● Supplied information:
________________________________________

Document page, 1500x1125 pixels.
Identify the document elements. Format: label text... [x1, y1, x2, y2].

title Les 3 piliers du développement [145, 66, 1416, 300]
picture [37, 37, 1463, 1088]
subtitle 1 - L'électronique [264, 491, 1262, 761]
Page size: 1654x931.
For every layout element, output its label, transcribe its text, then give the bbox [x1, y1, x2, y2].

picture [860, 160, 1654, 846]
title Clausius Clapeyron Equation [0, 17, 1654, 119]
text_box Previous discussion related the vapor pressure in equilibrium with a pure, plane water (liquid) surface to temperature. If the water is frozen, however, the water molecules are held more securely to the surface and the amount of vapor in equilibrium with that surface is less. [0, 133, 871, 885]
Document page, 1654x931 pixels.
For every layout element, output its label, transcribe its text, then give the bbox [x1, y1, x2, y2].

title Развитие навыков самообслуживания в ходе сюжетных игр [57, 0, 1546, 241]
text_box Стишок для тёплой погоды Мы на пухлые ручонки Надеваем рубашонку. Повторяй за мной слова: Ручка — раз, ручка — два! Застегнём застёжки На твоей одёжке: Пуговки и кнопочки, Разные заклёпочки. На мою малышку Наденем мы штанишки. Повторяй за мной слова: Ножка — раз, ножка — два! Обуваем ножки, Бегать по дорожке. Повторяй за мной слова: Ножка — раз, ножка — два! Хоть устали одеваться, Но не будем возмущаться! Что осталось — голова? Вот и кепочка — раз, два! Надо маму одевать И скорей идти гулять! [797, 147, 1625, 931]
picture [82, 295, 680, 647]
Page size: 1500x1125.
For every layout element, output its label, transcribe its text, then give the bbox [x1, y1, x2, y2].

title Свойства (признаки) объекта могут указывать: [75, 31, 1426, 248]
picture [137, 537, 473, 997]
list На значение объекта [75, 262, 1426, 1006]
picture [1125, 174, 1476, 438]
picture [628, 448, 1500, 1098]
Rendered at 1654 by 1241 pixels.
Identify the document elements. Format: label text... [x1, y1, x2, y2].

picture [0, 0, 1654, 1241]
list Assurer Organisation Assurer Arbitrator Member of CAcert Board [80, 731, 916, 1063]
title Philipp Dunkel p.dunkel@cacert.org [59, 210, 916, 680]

________________________________________

● Work instructions: Render every line of the records above as a JSON list of strings, one string per line, leaving out blank lines.

● Final result:
[
  "Document page, 1500x1125 pixels.",
  "Identify the document elements. Format: label text... [x1, y1, x2, y2].",
  "title Les 3 piliers du développement [145, 66, 1416, 300]",
  "picture [37, 37, 1463, 1088]",
  "subtitle 1 - L'électronique [264, 491, 1262, 761]",
  "Page size: 1654x931.",
  "For every layout element, output its label, transcribe its text, then give the bbox [x1, y1, x2, y2].",
  "picture [860, 160, 1654, 846]",
  "title Clausius Clapeyron Equation [0, 17, 1654, 119]",
  "text_box Previous discussion related the vapor pressure in equilibrium with a pure, plane water (liquid) surface to temperature. If the water is frozen, however, the water molecules are held more securely to the surface and the amount of vapor in equilibrium with that surface is less. [0, 133, 871, 885]",
  "Document page, 1654x931 pixels.",
  "For every layout element, output its label, transcribe its text, then give the bbox [x1, y1, x2, y2].",
  "title Развитие навыков самообслуживания в ходе сюжетных игр [57, 0, 1546, 241]",
  "text_box Стишок для тёплой погоды Мы на пухлые ручонки Надеваем рубашонку. Повторяй за мной слова: Ручка — раз, ручка — два! Застегнём застёжки На твоей одёжке: Пуговки и кнопочки, Разные заклёпочки. На мою малышку Наденем мы штанишки. Повторяй за мной слова: Ножка — раз, ножка — два! Обуваем ножки, Бегать по дорожке. Повторяй за мной слова: Ножка — раз, ножка — два! Хоть устали одеваться, Но не будем возмущаться! Что осталось — голова? Вот и кепочка — раз, два! Надо маму одевать И скорей идти гулять! [797, 147, 1625, 931]",
  "picture [82, 295, 680, 647]",
  "Page size: 1500x1125.",
  "For every layout element, output its label, transcribe its text, then give the bbox [x1, y1, x2, y2].",
  "title Свойства (признаки) объекта могут указывать: [75, 31, 1426, 248]",
  "picture [137, 537, 473, 997]",
  "list На значение объекта [75, 262, 1426, 1006]",
  "picture [1125, 174, 1476, 438]",
  "picture [628, 448, 1500, 1098]",
  "Rendered at 1654 by 1241 pixels.",
  "Identify the document elements. Format: label text... [x1, y1, x2, y2].",
  "picture [0, 0, 1654, 1241]",
  "list Assurer Organisation Assurer Arbitrator Member of CAcert Board [80, 731, 916, 1063]",
  "title Philipp Dunkel p.dunkel@cacert.org [59, 210, 916, 680]"
]